それ以外はサンプル4と同様にして、抗ヒトER抗体結合・蛍光色素内包粒子を合成した。
【0050】
(サンプル18:蛍光ナノ粒子内包粒子)
サンプル6と同一の抗ヒトER抗体結合・蛍光ナノ粒子内包粒子を作製した。
なお、サンプル18に対しては、後述の観察において励起波長300nmで観察を行なった。
【0051】
(サンプル19:蛍光ナノ粒子内包粒子)
サンプル6と同一の抗ヒトER抗体結合・蛍光ナノ粒子内包粒子を作製した。
なお、サンプル19に対しては、後述の観察において励起波長500nmで観察を行なった。
【0052】
(サンプル20:蛍光ナノ粒子内包粒子)
蛍光ナノ粒子としてCdSe/ZnSデカン分散液(インビトロジェン社Qdot565)を用いた。
それ以外はサンプル6と同様にして、抗ヒトER抗体結合・蛍光ナノ粒子内包粒子を作製した。
【0053】
[組織染色による評価]
サンプル1〜9,11〜20を用いて、ヒト乳房組織の免疫染色と形態観察染色(HE染色)とを行なった。
染色切片はコスモバイオ社製の組織アレイスライド(CB-A712)を用いた。

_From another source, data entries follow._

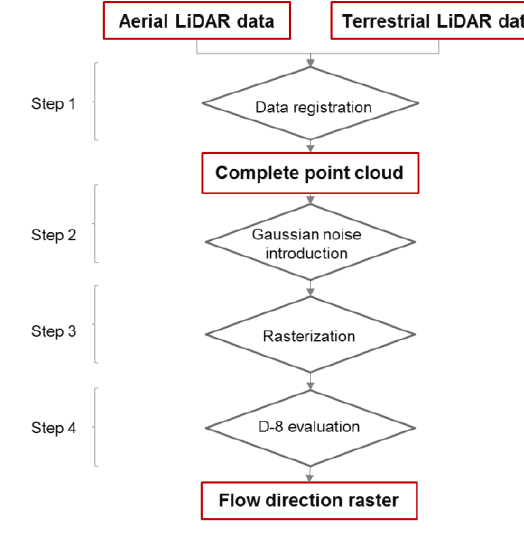
Figure 5. Schema of the proposed methodology.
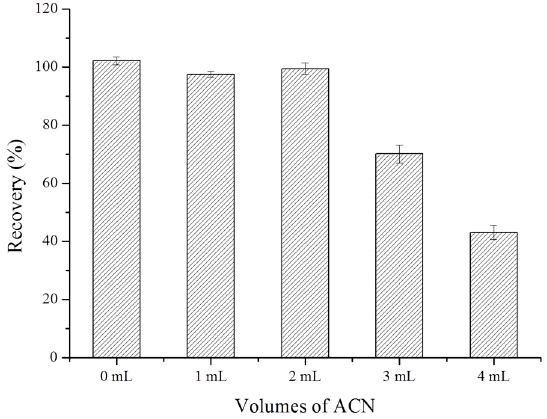
Figure 3. Influence of different washing solvent volumes (0, 1, 2, 3, and 4 mL) on BPA recoveries for PPMIP.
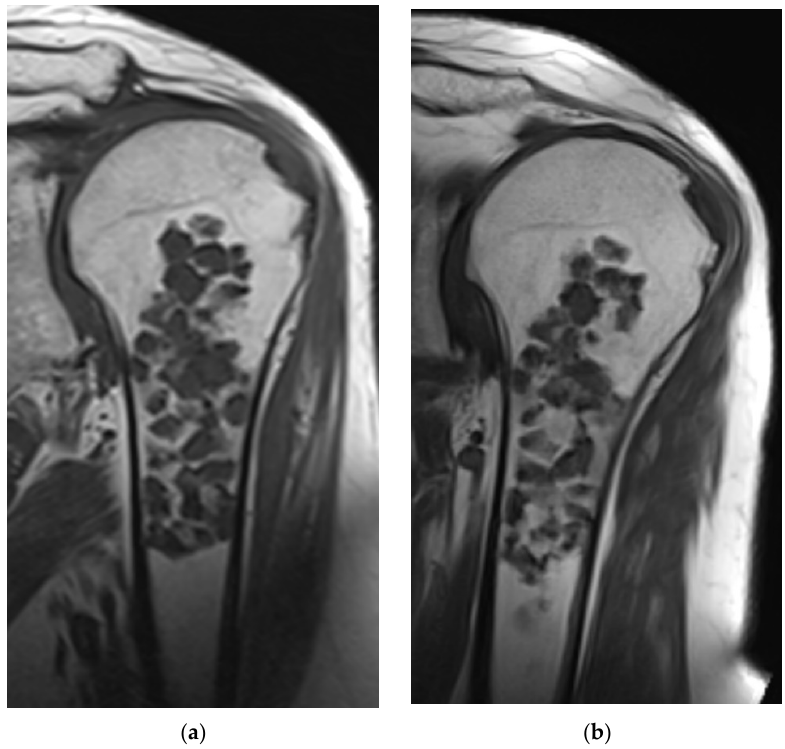
Figure 3. ( a , b ): Coronal Spin Echo T1 weighted images of the same cartilaginous tumor three years apart. Signs of fatty replacement are seen peripheral and central in the tumor.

組織アレイスライドを脱パラフィン処理後、水に置換洗浄、10mMクエン酸緩衝液(pH6.0)中で15分間オートクレーブ処理することで、抗原の不活化処理を行った。抗原の不活化処理後の組織アレイスライドはPBS緩衝液を用いて洗浄後、湿潤箱中で1時間1%BSA含有PBS緩衝液を用いてブロッキング処理を行った。ブロッキング処理後、1%BSA含有PBS緩衝液で0.05nMに希釈した各サンプル1〜9,11〜20を組織切片と3時間反応させた。各サンプル1〜9,11〜20と反応後、組織アレイスライドを、PBS緩衝液を用いて洗浄した。
【0054】
免疫染色後、形態観察染色(HE染色)を行なった。
免疫染色した切片をマイヤーヘマトキシリン液で5分間染色してヘマトキシリン染色を行なった後、流水水洗(約45℃)を3分間行なった。次に、1%エオジン液で5分間染色してエオジン染色を行なった後、純エタノールに5分間つける操作を4回行ない、洗浄・脱水を行なった。続いてキシレンに5分間つける操作を4回行ない、透徹を行なった。最後に、封入剤エンテランニュー(Merck社製)を用いて封入し観察用サンプルスライドとした。
【0055】
サンプル1〜9,11〜20で免疫染色してその後に形態観察染色した組織切片に対し、励起光を照射して蛍光発光させ、その組織切片から、倒立型蛍光顕微鏡(カールツァイス社製)を用いて画像を取得した。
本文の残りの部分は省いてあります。